* Work to be completed *
Copy out the entire passage below about the destruction in Kiev and the call for agitation, word for word.

* Text provided *
BEGIN
The destruction of the aqueduct dooms between 600 and 700,000 people to frightful epidemics. The destruction of the city’s power station creates very great distress for the population, while serving no military purpose. Thus, what this means is that the maximum harm has been done to those very people whom Pilsudski and Petlyura were going to liberate from us. An extensive agitation must therefore be developed without delay.
The Moscow Committee must forthwith send out into the streets agitators who will relate these facts at corners and crossroads, and call for vengeance on the Polish gentry. Brief appeals to this effect must be issued forthwith, to be distributed in the streets and posted on walls.
Rosta [‘Rosta’ was the Soviet news agency which later became ‘Tass’. – BP] must set its apparatus to work, informing the provinces by wireless and calling for demonstrations of protest and anger there.
In all our agitation we must fasten direct responsibility upon Britain and France for the outrages committed at Kiev and Borisov. The Cathedral of St Vladimir, the power station and the aqueduct were blown up with French dynamite and British guncotton, by the hands of French [sic] incendiaries. Everything said by Lloyd George to Krasin must be looked at in the light of the explosions in Kiev and the conflagration at Borisov.
END
* Data excerpts *
BEGIN
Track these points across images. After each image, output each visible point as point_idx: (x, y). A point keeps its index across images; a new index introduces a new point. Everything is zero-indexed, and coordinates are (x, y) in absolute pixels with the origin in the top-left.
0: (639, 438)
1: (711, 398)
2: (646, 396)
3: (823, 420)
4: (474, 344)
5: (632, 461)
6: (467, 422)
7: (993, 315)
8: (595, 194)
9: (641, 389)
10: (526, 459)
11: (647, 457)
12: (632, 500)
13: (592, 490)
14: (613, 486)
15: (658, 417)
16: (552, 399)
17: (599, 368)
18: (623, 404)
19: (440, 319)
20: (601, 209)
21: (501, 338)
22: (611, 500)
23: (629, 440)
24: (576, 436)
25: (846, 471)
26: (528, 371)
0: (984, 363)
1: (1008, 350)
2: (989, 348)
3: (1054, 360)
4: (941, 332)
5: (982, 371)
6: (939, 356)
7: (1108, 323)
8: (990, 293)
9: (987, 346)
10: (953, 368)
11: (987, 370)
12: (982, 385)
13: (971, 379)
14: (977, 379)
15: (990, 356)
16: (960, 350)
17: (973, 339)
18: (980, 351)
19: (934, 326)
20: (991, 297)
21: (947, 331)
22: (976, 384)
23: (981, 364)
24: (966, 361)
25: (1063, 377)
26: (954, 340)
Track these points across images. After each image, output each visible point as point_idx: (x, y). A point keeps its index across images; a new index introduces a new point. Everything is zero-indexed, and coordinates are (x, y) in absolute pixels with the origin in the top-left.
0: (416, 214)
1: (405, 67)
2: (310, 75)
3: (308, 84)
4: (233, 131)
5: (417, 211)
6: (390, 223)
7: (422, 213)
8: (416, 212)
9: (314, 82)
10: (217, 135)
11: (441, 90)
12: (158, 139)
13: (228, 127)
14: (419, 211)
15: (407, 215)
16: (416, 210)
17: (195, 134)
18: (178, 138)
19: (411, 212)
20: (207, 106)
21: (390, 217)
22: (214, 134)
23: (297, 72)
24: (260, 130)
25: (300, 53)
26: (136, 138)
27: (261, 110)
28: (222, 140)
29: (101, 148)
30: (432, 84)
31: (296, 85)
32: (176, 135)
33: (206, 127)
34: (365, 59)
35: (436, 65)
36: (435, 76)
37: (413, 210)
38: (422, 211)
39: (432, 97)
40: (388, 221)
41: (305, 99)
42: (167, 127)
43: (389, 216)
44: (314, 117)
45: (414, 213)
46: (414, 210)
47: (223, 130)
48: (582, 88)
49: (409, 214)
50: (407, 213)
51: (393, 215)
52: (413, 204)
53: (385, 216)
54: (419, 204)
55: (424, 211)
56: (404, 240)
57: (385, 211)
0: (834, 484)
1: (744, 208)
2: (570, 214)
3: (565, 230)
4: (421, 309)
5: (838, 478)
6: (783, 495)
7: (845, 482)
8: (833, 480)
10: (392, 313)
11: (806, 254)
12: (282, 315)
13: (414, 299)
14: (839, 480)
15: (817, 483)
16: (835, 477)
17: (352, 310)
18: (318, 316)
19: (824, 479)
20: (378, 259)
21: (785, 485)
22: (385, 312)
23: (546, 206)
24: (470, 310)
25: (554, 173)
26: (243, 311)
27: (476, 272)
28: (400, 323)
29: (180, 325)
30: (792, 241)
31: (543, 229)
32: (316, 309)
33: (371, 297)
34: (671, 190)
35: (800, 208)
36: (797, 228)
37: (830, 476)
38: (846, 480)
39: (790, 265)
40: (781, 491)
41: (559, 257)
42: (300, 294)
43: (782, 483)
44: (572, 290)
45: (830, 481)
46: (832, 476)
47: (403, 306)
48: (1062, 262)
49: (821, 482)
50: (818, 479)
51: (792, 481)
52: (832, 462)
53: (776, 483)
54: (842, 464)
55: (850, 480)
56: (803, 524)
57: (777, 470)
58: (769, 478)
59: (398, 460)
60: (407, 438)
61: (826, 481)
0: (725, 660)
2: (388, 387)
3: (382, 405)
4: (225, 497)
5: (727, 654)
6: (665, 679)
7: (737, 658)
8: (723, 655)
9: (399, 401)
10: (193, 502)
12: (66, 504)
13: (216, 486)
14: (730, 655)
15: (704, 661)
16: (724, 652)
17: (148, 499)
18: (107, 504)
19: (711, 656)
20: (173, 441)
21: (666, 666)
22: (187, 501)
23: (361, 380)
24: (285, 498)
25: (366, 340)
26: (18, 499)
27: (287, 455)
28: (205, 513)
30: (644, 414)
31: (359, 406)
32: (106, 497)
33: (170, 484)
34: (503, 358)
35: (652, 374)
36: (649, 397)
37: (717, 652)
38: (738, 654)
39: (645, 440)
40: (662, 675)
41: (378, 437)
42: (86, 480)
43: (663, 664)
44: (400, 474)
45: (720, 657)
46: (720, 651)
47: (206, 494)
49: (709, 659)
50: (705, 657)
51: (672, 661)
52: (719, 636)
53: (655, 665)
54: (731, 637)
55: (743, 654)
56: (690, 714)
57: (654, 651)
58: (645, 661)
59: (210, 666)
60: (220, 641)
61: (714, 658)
END
* Reply *
The destruction of the aqueduct dooms between 600 and 700,000 people to frightful epidemics. The destruction of the city’s power station creates very great distress for the population, while serving no military purpose. Thus, what this means is that the maximum harm has been done to those very people whom Pilsudski and Petlyura were going to liberate from us. An extensive agitation must therefore be developed without delay.
The Moscow Committee must forthwith send out into the streets agitators who will relate these facts at corners and crossroads, and call for vengeance on the Polish gentry. Brief appeals to this effect must be issued forthwith, to be distributed in the streets and posted on walls.
Rosta [‘Rosta’ was the Soviet news agency which later became ‘Tass’. – BP] must set its apparatus to work, informing the provinces by wireless and calling for demonstrations of protest and anger there.
In all our agitation we must fasten direct responsibility upon Britain and France for the outrages committed at Kiev and Borisov. The Cathedral of St Vladimir, the power station and the aqueduct were blown up with French dynamite and British guncotton, by the hands of French [sic] incendiaries. Everything said by Lloyd George to Krasin must be looked at in the light of the explosions in Kiev and the conflagration at Borisov.